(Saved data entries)
* * * * * * *

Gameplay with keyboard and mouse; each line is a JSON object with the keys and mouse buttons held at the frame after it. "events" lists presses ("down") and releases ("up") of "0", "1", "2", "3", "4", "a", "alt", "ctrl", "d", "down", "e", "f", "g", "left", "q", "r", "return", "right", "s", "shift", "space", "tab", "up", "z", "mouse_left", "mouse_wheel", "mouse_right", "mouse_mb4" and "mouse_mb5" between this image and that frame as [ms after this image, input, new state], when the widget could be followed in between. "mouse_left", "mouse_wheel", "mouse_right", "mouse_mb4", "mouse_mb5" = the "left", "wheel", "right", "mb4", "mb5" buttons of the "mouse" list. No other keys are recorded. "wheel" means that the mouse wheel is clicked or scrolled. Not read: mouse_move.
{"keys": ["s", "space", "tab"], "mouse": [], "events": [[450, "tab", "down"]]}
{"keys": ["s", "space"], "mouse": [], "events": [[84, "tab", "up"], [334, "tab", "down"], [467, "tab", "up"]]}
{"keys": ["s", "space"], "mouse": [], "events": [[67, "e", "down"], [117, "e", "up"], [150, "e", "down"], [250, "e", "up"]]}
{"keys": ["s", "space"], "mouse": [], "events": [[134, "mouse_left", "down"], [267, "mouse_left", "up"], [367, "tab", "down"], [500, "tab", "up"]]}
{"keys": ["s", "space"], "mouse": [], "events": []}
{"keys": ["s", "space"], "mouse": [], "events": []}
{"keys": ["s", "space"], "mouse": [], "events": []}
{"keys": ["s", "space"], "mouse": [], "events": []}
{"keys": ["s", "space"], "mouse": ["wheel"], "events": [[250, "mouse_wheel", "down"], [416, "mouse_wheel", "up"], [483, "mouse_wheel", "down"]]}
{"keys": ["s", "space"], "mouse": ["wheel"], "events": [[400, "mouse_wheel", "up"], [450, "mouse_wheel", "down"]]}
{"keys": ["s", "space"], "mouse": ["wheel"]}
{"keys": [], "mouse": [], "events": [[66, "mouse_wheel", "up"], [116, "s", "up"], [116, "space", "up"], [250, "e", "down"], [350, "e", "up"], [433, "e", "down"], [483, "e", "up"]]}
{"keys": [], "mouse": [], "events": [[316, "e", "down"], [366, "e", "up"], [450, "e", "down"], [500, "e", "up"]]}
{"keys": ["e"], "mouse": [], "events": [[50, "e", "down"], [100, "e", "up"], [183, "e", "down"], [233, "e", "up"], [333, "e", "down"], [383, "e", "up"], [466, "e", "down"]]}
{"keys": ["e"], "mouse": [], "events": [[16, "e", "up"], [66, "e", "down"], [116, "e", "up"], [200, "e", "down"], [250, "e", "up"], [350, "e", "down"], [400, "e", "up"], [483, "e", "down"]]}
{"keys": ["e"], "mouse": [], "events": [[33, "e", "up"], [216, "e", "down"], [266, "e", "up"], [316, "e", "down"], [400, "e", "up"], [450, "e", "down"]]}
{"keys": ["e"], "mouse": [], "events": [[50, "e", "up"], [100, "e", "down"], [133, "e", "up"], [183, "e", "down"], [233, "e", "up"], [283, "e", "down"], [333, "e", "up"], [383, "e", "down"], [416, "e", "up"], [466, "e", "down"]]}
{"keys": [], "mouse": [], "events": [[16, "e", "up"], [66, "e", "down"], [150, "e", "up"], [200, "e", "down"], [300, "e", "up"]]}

* * * * * * *

Reproduce all of the entries word for word. Omit nothing.

Answer for this exercise -
Gameplay with keyboard and mouse; each line is a JSON object with the keys and mouse buttons held at the frame after it. "events" lists presses ("down") and releases ("up") of "0", "1", "2", "3", "4", "a", "alt", "ctrl", "d", "down", "e", "f", "g", "left", "q", "r", "return", "right", "s", "shift", "space", "tab", "up", "z", "mouse_left", "mouse_wheel", "mouse_right", "mouse_mb4" and "mouse_mb5" between this image and that frame as [ms after this image, input, new state], when the widget could be followed in between. "mouse_left", "mouse_wheel", "mouse_right", "mouse_mb4", "mouse_mb5" = the "left", "wheel", "right", "mb4", "mb5" buttons of the "mouse" list. No other keys are recorded. "wheel" means that the mouse wheel is clicked or scrolled. Not read: mouse_move.
{"keys": ["s", "space", "tab"], "mouse": [], "events": [[450, "tab", "down"]]}
{"keys": ["s", "space"], "mouse": [], "events": [[84, "tab", "up"], [334, "tab", "down"], [467, "tab", "up"]]}
{"keys": ["s", "space"], "mouse": [], "events": [[67, "e", "down"], [117, "e", "up"], [150, "e", "down"], [250, "e", "up"]]}
{"keys": ["s", "space"], "mouse": [], "events": [[134, "mouse_left", "down"], [267, "mouse_left", "up"], [367, "tab", "down"], [500, "tab", "up"]]}
{"keys": ["s", "space"], "mouse": [], "events": []}
{"keys": ["s", "space"], "mouse": [], "events": []}
{"keys": ["s", "space"], "mouse": [], "events": []}
{"keys": ["s", "space"], "mouse": [], "events": []}
{"keys": ["s", "space"], "mouse": ["wheel"], "events": [[250, "mouse_wheel", "down"], [416, "mouse_wheel", "up"], [483, "mouse_wheel", "down"]]}
{"keys": ["s", "space"], "mouse": ["wheel"], "events": [[400, "mouse_wheel", "up"], [450, "mouse_wheel", "down"]]}
{"keys": ["s", "space"], "mouse": ["wheel"]}
{"keys": [], "mouse": [], "events": [[66, "mouse_wheel", "up"], [116, "s", "up"], [116, "space", "up"], [250, "e", "down"], [350, "e", "up"], [433, "e", "down"], [483, "e", "up"]]}
{"keys": [], "mouse": [], "events": [[316, "e", "down"], [366, "e", "up"], [450, "e", "down"], [500, "e", "up"]]}
{"keys": ["e"], "mouse": [], "events": [[50, "e", "down"], [100, "e", "up"], [183, "e", "down"], [233, "e", "up"], [333, "e", "down"], [383, "e", "up"], [466, "e", "down"]]}
{"keys": ["e"], "mouse": [], "events": [[16, "e", "up"], [66, "e", "down"], [116, "e", "up"], [200, "e", "down"], [250, "e", "up"], [350, "e", "down"], [400, "e", "up"], [483, "e", "down"]]}
{"keys": ["e"], "mouse": [], "events": [[33, "e", "up"], [216, "e", "down"], [266, "e", "up"], [316, "e", "down"], [400, "e", "up"], [450, "e", "down"]]}
{"keys": ["e"], "mouse": [], "events": [[50, "e", "up"], [100, "e", "down"], [133, "e", "up"], [183, "e", "down"], [233, "e", "up"], [283, "e", "down"], [333, "e", "up"], [383, "e", "down"], [416, "e", "up"], [466, "e", "down"]]}
{"keys": [], "mouse": [], "events": [[16, "e", "up"], [66, "e", "down"], [150, "e", "up"], [200, "e", "down"], [300, "e", "up"]]}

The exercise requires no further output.